In this debut thriller, tragedies strike an anesthesiologist as he tries to start a new life with his son.

Dr. Nico Antone, an anesthesiologist at Stanford University, is married to Alexandra, a high-powered real estate agent obsessed with money. Their son, Johnny, an 11th-grader with immense potential, struggles to get the grades he’ll need to attend an Ivy League college. After a screaming match with Alexandra, Nico moves himself and Johnny from Palo Alto, California, to his frozen childhood home of Hibbing, Minnesota.

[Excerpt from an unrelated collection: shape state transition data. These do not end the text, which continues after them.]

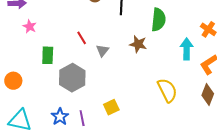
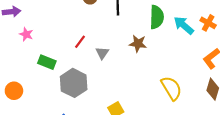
red line: (82, 38) -> (80, 42), turned 72
cyan arrow: (187, 49) -> (184, 25), moved, turned -45
green rectangle: (48, 55) -> (47, 62), turned -66

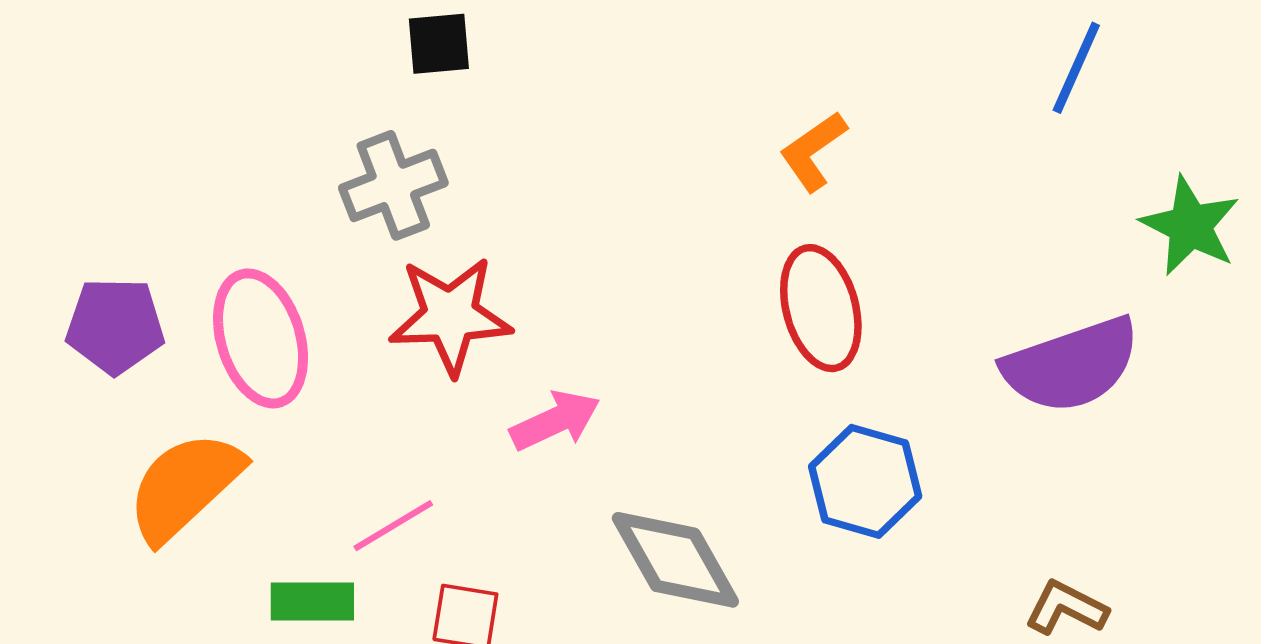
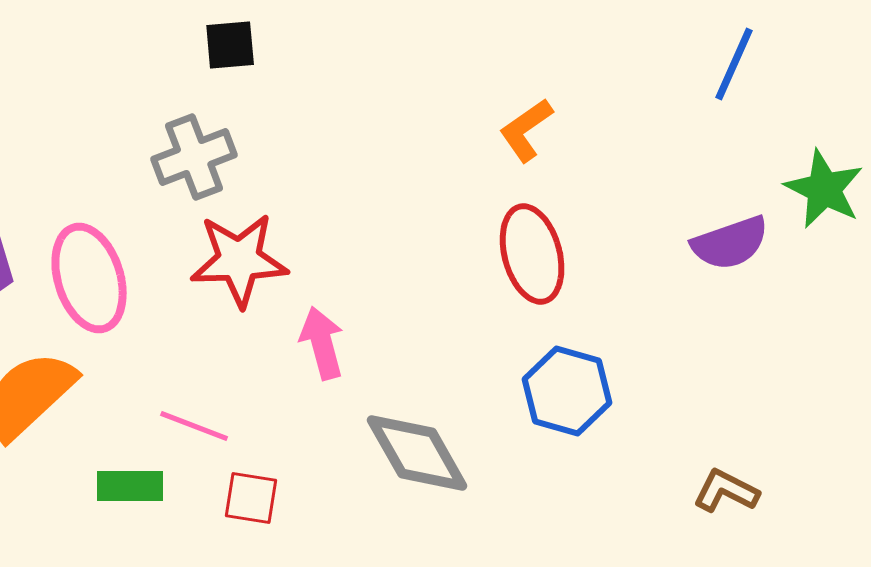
purple semicircle: (1071, 365) -> (730, 243), moved, size x0.7
pink arrow: (555, 421) -> (322, 343), turned -80
pink line: (393, 526) -> (194, 426), turned 52

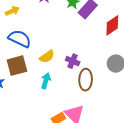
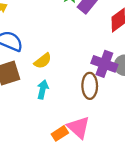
purple cross: (73, 61) -> (104, 64), moved, size x1.5

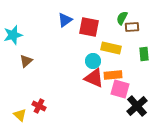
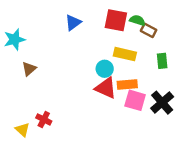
green semicircle: (122, 18) -> (137, 20), turned 80
red square: (89, 27) -> (116, 20), moved
brown rectangle: (132, 27) -> (149, 30), turned 32
black cross: (137, 106) -> (162, 103), moved

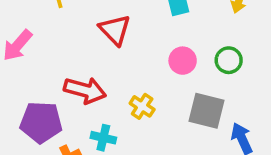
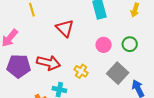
gray square: (206, 111) -> (118, 73), turned 30
purple pentagon: (41, 122) -> (19, 66), moved

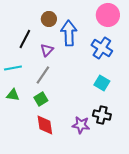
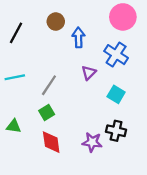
blue arrow: (69, 33) -> (79, 37), size x0.7
black line: (25, 39) -> (16, 33), moved
purple triangle: (47, 50) -> (89, 73), moved
green triangle: (13, 95) -> (14, 126), moved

The move should help Johnny improve his grades and thus seem more attractive to universities, but Nico loves the freedom from his wife, too. Hibbing also happens to be the hometown of music icon Bob Dylan. Joining the hospital staff, Nico runs afoul of a grouchy nurse anesthetist calling himself Bobby Dylan, who plays Dylan songs twice a week in a bar called Heaven’s Door. As Nico and Johnny settle in, their lives turn around; they even start dating the gorgeous mother/daughter pair of Lena and Echo Johnson. However, when Johnny accidentally impregnates Echo, the lives of the Hibbing transplants start to implode. In true page-turner fashion, first-time novelist Novak gets started by killing soulless Alexandra, which accelerates the downfall of his underdog protagonist now accused of murder. Dialogue is pitch-perfect, and the insults hurled between Nico and his wife are as hilarious as they are hurtful: “Are you my husband, Nico? Or my dependent?” The author’s medical expertise proves central to the plot, and there are a few grisly moments, as when “dark blood percolated” from a patient’s nostrils “like coffee grounds.” Bob Dylan details add quirkiness to what might otherwise be a chilly revenge tale; we’re told, for instance, that Dylan taught “every singer with a less-than-perfect voice…how to sneer and twist off syllables.” Courtroom scenes toward the end crackle with energy, though one scene involving a snowmobile ties up a certain plot thread too neatly. By the end, Nico has rolled with a great many punches.

Nuanced characterization and crafty details help this debut soar.